Image Analysis at Run-time
Bin Li from UW-Madison
Presenting Friday, March 8th at 1:00PM CST
Whether experiments are focused and small-scale or automated and high-throughput, effectively quantifying image is now a critical, widespread need that continues to grow in many ways:
Scale. Automated microscopes can acquire millions of images faster than can be analyzed by eye. Large-scale computing resources for analysis are often inaccessible to biologists who need them.
Size. Many experiments, from basic research to patient studies, involve huge images, often 10,000+ pixels in each dimension, using light sheet microscopy and/or large field-of-view detectors.
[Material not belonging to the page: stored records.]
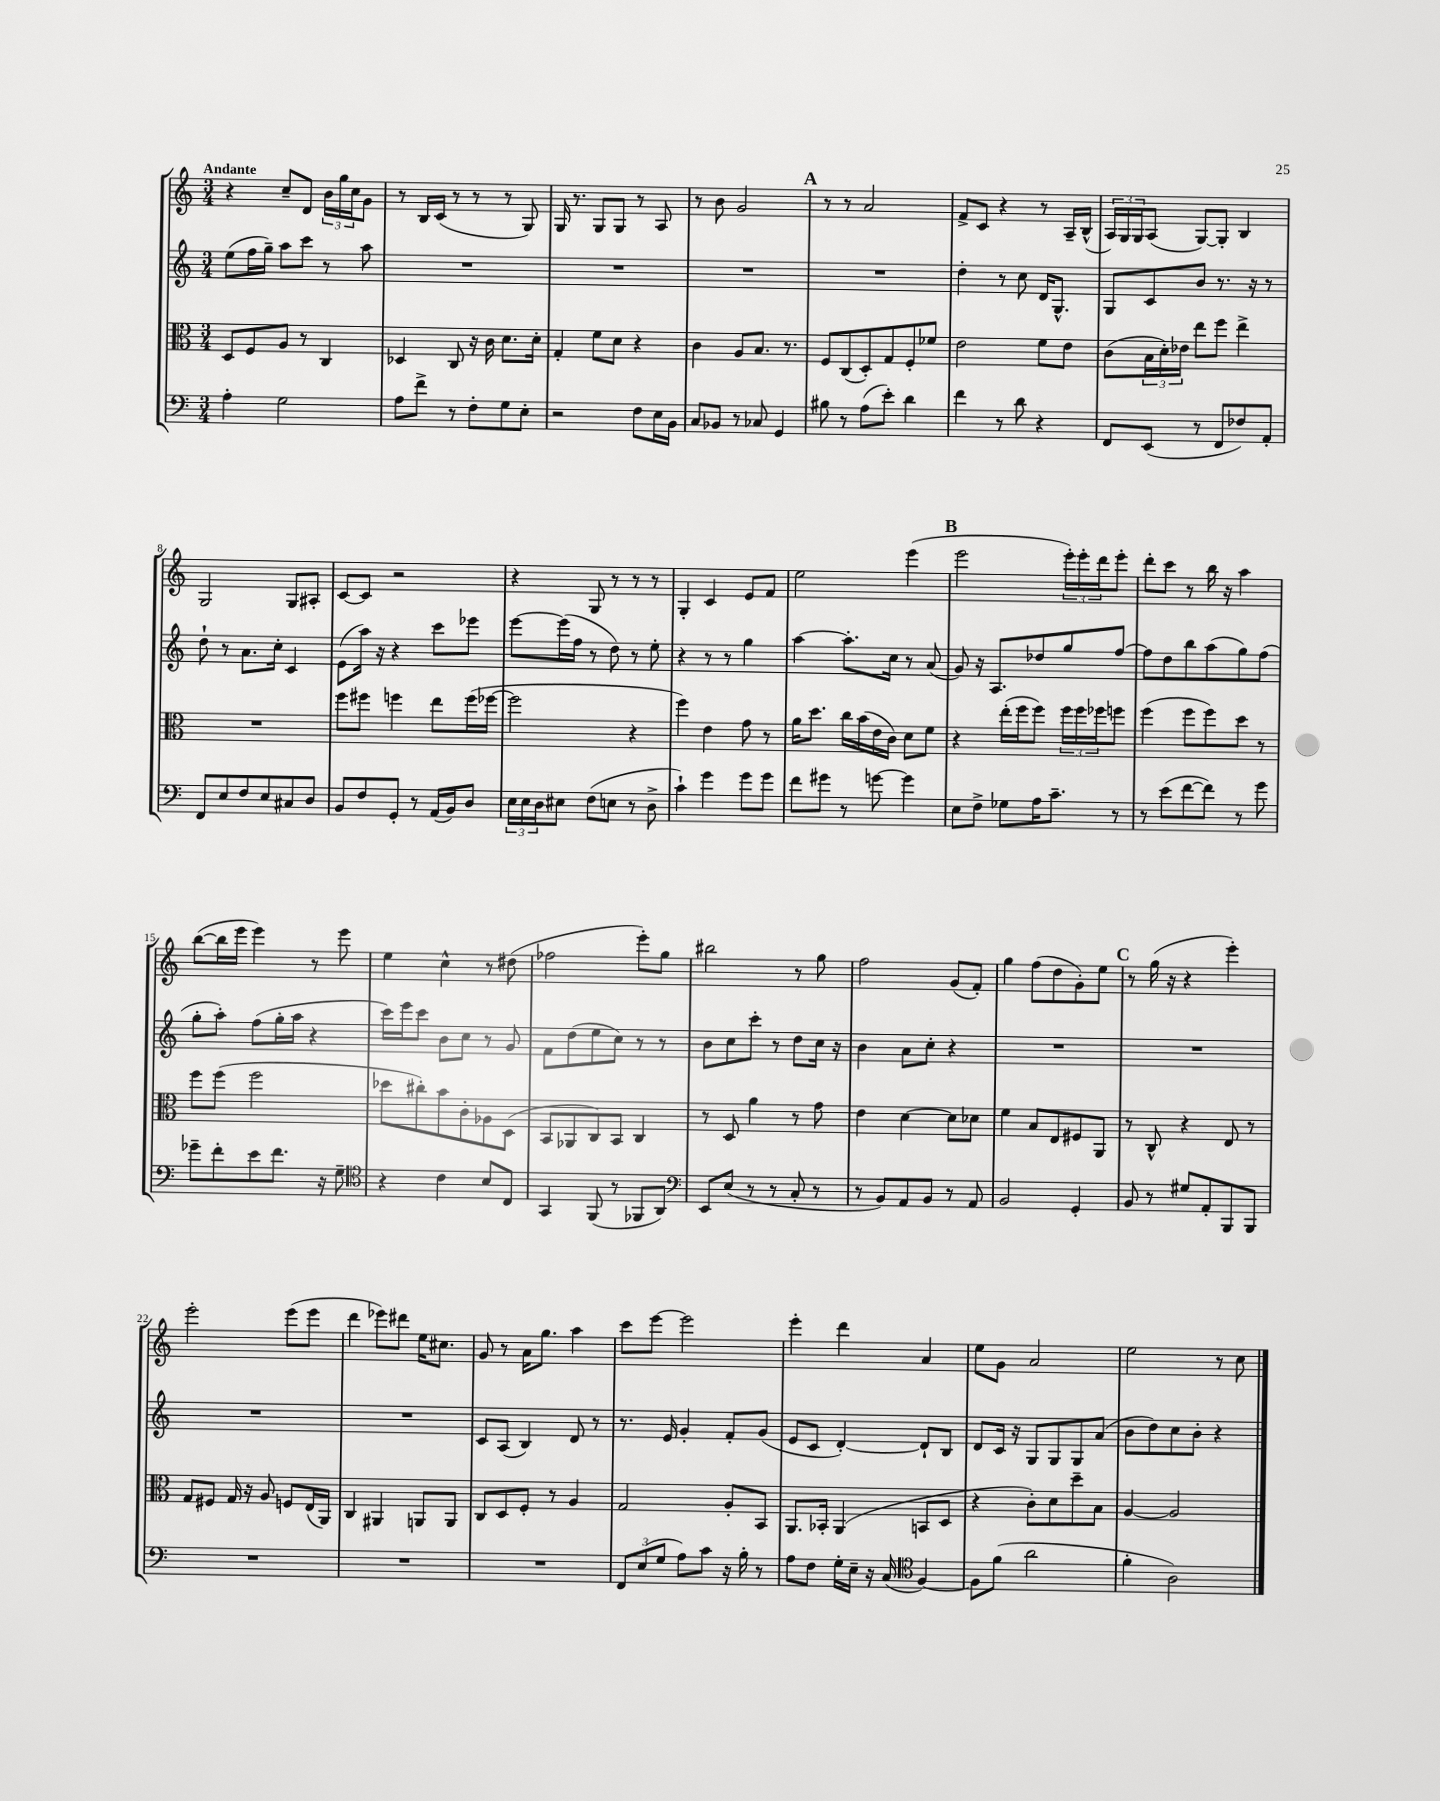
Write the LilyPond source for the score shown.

<<
\new StaffGroup <<
\new Staff = "s0" {
    \clef treble \key c \major \numericTimeSignature \time 3/4 \tempo "Andante"
    r4 c''8-- d'8 \tuplet 3/2 { b'16 g''16 c''16 } g'8 |
    r8 b16 c'16( r8 r8 r8 g8) |
    g16 r8. g8 g8 r8 a8 |
    r8 b'8 g'2 |
    \mark \markup { \bold "A" } r8 r8 a'2 |
    f'8-> c'8 r4 r8 a16-- b16-^( |
    \tuplet 3/2 { a16) g16 g16 } a8( g8~) g8-. b4 |
    g2 g8 ais8-. |
    c'8~ c'8 r2 |
    r4 g8 r8 r8 r8 |
    g4-. c'4 e'8 f'8 |
    e''2 e'''4( |
    \mark \markup { \bold "B" } e'''2 \tuplet 3/2 { e'''16-.) e'''16-. d'''16 } e'''8-. |
    d'''8-. c'''8 r8 b''16 r16 a''4 |
    b''8~( b''16 e'''16 e'''4) r8 e'''8 |
    e''4 c''4-^ r8 dis''8( |
    fes''2 e'''8-.) g''8 |
    bis''2 r8 g''8 |
    f''2 g'8( f'8-.) |
    g''4 f''8( d''8 g'8-.) e''8 |
    \mark \markup { \bold "C" } r8 g''16( r16 r4 e'''4-.) |
    e'''2-. e'''8( e'''8 |
    d'''4 ees'''8) dis'''8 e''16 cis''8. |
    g'8 r8 a'16 g''8. a''4 |
    c'''8 e'''8~ e'''2 |
    e'''4-. d'''4 a'4 |
    e''8 g'8 a'2 |
    e''2 r8 c''8 \bar "|." |
}
\new Staff = "s1" {
    \clef treble \key c \major \numericTimeSignature \time 3/4
    e''8( f''16 g''16--) a''8 c'''8 r8 a''8 |
    R2. |
    R2. |
    R2. |
    \mark \markup { \bold "A" } R2. |
    d''4-. r8 c''8 d'16 g8.-^ |
    g8 c'8 b'8 r8. r16 r8 |
    d''8-! r8 a'8. c''16-. c'4 |
    e'8( a''16) r16 r4 c'''8 ees'''8 |
    e'''8~ e'''16( f''16 r8 d''8) r8 e''8-. |
    r4 r8 r8 g''4 |
    a''4~ a''8.-. c''16 r8 a'8( |
    \mark \markup { \bold "B" } g'8) r16 a8. des''8 g''8 f''8~ |
    f''8 d''8 b''8 a''8( g''8) f''8( |
    g''8-. a''8-.) f''8( g''16-. a''16 r4 |
    c'''16) e'''16 c'''8 b'8 c''8 r8 g'8 |
    f'8 d''8( e''8 c''8) r8 r8 |
    b'8 c''8 c'''8-. r8 d''8 c''16 r16 |
    b'4 a'8 c''8-. r4 |
    R2. |
    \mark \markup { \bold "C" } R2. |
    R2. |
    R2. |
    c'8 a8( b4) d'8 r8 |
    r8. e'16 g'4-. f'8-. g'8( |
    e'8 c'8 d'4~-.) d'8-! b8 |
    d'8 c'16 r16 g8 g8 g8 a'8( |
    b'8 d''8) c''8 b'8-. r4 \bar "|." |
}
\new Staff = "s2" {
    \clef alto \key c \major \numericTimeSignature \time 3/4
    d8 f8 a8 r8 c4 |
    des4 c8 r16 c'16 d'8. d'16-. |
    g4-. f'8 d'8 r4 |
    c'4 a8 b8. r8. |
    \mark \markup { \bold "A" } f8 c8( d8-.) g8 f8-. fes'8 |
    e'2 f'8 e'8 |
    c'8( \tuplet 3/2 { b16 d'16-.) ees'16 } e''8 f''8 e''4-> |
    R2. |
    f''8 fis''8 f''4 e''8 f''16( fes''16~ |
    fes''2 r4 |
    f''4) e'4 g'8 r8 |
    a'16 d''8. c''16 b'16( e'16 c'16) d'8 f'8 |
    \mark \markup { \bold "B" } r4 e''16-.( f''16 f''8) \tuplet 3/2 { f''16 f''16 fes''16 } f''8 |
    f''4( f''8 f''8) d''8 r8 |
    f''8 f''8( f''2 |
    des''8 cis''8-.) b'8 c'8-. aes8 d8( |
    b,8 aes,8 c8) b,8 c4 |
    r8 d8 a'4 r8 g'8 |
    e'4 d'4~ d'8 des'8 |
    f'4 b8 e8 fis8 a,8 |
    \mark \markup { \bold "C" } r8 c8-^ r4 e8 r8 |
    g8 fis8 g16 r16 a8 f8 e16( a,16) |
    c4 ais,4 a,8 a,8 |
    c8 d8 f8-. r8 a4 |
    g2 a8-. b,8 |
    a,8. bes,16-. a,4( b,8 d8 |
    r4 c'8-.) d'8 d''8-- b8 |
    a4~ a2 \bar "|." |
}
\new Staff = "s3" {
    \clef bass \key c \major \numericTimeSignature \time 3/4
    a4-. g2 |
    a8 f'8-> r8 f8-. g8 e8-. |
    r2 f8 e16 b,16 |
    c8 bes,8 r8 ces8 g,4 |
    \mark \markup { \bold "A" } bis8 r8 a8( e'8-.) d'4 |
    f'4 r8 d'8 r4 |
    f,8 e,8( r8 f,8 fes8) a,8-. |
    f,8 e8 f8 e8 cis8 d8 |
    b,8 f8 g,8-. r8 a,16( b,16) d8 |
    \tuplet 3/2 { e16 e16 d16 } eis8 f8( e8 r8 d8-> |
    c'4-!) g'4 g'8 g'8 |
    f'8 gis'8 r8 g'8~ g'4 |
    \mark \markup { \bold "B" } e8 f8-> ges8 a16 c'8.-- r8 |
    r8 e'8( f'8~ f'8) r8 g'8 |
    ges'8-- f'8-. e'8 f'8. r16 g8-- |
    \clef tenor r4 c'4 b8 c8 |
    g,4 f,8( r8 fes,8 a,8) |
    \clef bass e,8 e8( r8 r8 c8-. r8 |
    r8 b,8) a,8 b,8 r8 a,8 |
    b,2 g,4-. |
    \mark \markup { \bold "C" } b,8 r8 gis8 a,8-. b,,8 b,,8 |
    R2. |
    R2. |
    R2. |
    \tuplet 3/2 { f,8 e8( g8 } a8) c'8 r16 b16-. r8 |
    a8 f8 g16-. e16-- r16 c16( \clef tenor f4~) |
    f8 f'8( a'2 |
    f'4-. a2) \bar "|." |
}
>>
>>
Dimensionality. Researchers are performing quantitative, higher-throughput experiments using these multi-dimensional image types via time-lapse, three-dimensional, & multi-spectral imaging
Scope. Researchers need to create complex workflows involving software for microscope control, high-throughput image processing, cloud computing, deep learning, & data mining
Modality. Researchers are struggling to identify and apply appropriate analytical methods for the explosion of novel types of microscopy, including super-resolution, single-molecule, and others
Complexity. Microscopy is now being used for profiling, to extract a “signature” of samples based on morphological measurements of imaged cells and microenvironment, often more subtle & complex than humans perceive.
The overall goal of quantitative and systematic biomedical imaging is to have a general platform for run-time computer vision applications with hardware acceleration and integration knowledge from biology, instrumentation, engineering and computer science, so that new instruments with run-time processing ability can address many current challenges and allow us to thoroughly study nature’s variability.